Who’s the Real Economist?

      Mea culpa! I did commit the academician’s sin, of implying that the “real” and the “serious intellectual” issue were one and the same.
       In the beginning I entered this fray to defend myself, not a class action involving Lind, Kuttner, and Stephen Jay Gould. But Paul now seems to have dropped his complaint against me. The question now arises: Do I want to keep this going by filing a counterclaim?
       Well, why not? We have agreed that good economics requires careful theory, data, and arithmetic. Paul has conceded that there are important issues on which “serious” economists disagree. I raised the trade-and-wage-inequality question precisely to make this point. A noneconomist reader might easily have missed it, reading Paul’s criticisms of Michael Lind.
       Here’s the new issue. Are such “serious” disagreements the exception, or are they the rule? It seems pretty clear to me that professional economists are deeply divided over many of the important economic-policy issues we face today. Some examples:

  • The merits of cutting the budget deficit. Do serious economists all agree that cutting the budget deficit will raise savings and investment, and increase the rate of productivity growth? They do not. The late, great Bill Vickrey, who died just three days after receiving this year’s Nobel Memorial Prize in Economic Sciences, was only one of many who think our present preoccupation with deficit reduction is dangerously counterproductive. I’m another.
  • The “natural rate of unemployment.” Do serious economists agree that there exists a “natural rate of unemployment?” No. Do those who do believe in this concept agree on what the natural rate is? No. Do those who have estimated the natural rate agree on how quickly inflation will accelerate if unemployment goes below the natural rate? Again, no. (The next issue of the Journal of Economic Perspectives will carry a symposium airing this argument.)
  • The alleged overstatement of measured inflation. A commission headed by Professor Michael Boskin has just reported that the Consumer Price Index seriously overstates the rate of inflation. These findings lend support to proposals to cut back on cost-of-living adjustments for Social Security and other programs. But, was Boskin correct? Tracing implications in just the way that Paul Krugman recommends, Dean Baker of the Economic Policy Institute finds that if so, then back in 1960, maybe half the population must have lived below the poverty line (!). Michael Lind is not the only one who might benefit from a monologue about the plausibility of one’s story.
  • The effects of raising the minimum wage. A recent, excellent book by Princeton economists David Card and Alan Krueger, Myth and Measurement, showed that we need not necessarily expect a higher minimum wage to cost jobs. You can only imagine the trouble this one stirred up.
  • Is there a crisis of the Social Security system? The most recent issue of Challenge carries a fine assortment of views on this vexing question. Of these, the most persuasive argue that there is no crisis, that possible shortfalls in Social Security can be fixed by very modest adjustments, at most. Unfortunately, alarmists like the dedicated anti-Social Security campaigner Pete Peterson, an investment banker, are dominating this debate. It is regrettable that certain serious economists–it might disrupt present comity if I named a name–have recently stated their categorical support for the alarmist position.

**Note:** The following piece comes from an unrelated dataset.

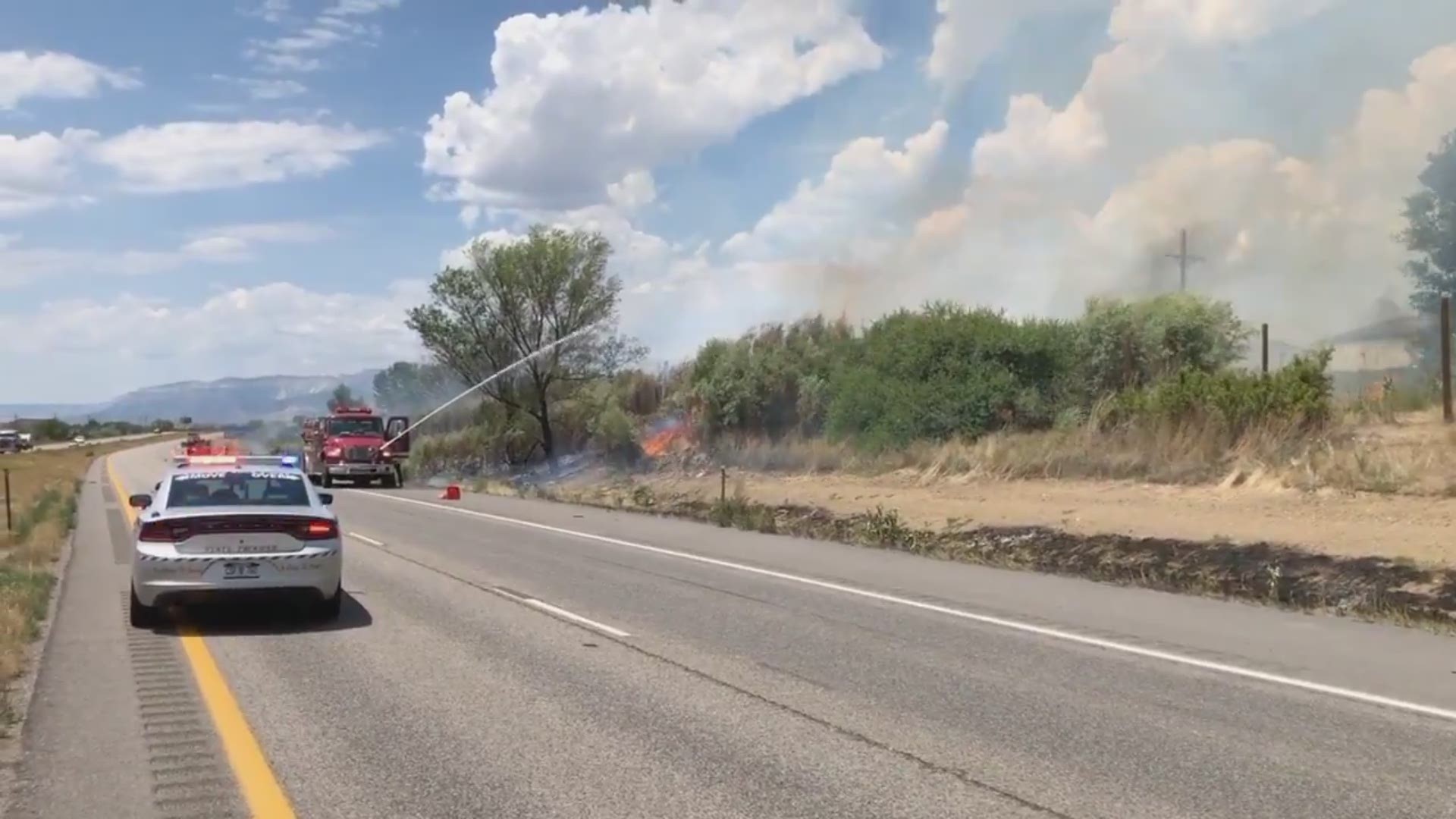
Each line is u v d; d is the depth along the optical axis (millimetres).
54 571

       These are only examples. I don’t raise them to pick particular fights, only to illustrate that real fights are going on. Those of us who hold minority views within the profession on quite a few policy matters would very much like the outside world to know this.
       What, then, about those journalists? I have no objection to correcting other people’s mistakes. But, having spent quite a few years off the academic reservation, I may be a bit more respectful, as a rule, of what noneconomists have to say. I have found that professional policy specialists very often have areas of expertise that university-based economists sometimes lack. So I tend to read the former for what they know, rather than for their bloopers.
       Paul is surely correct, though, in saying that I’m more critical of professional economists than he is. Professionals should be held to a high standard. Attacking them, when they lapse, is more of a challenge. And when it comes to discussions of economics in the strict sense, to me, the interesting debates are among people who have a pretty good idea what they are talking about to begin with.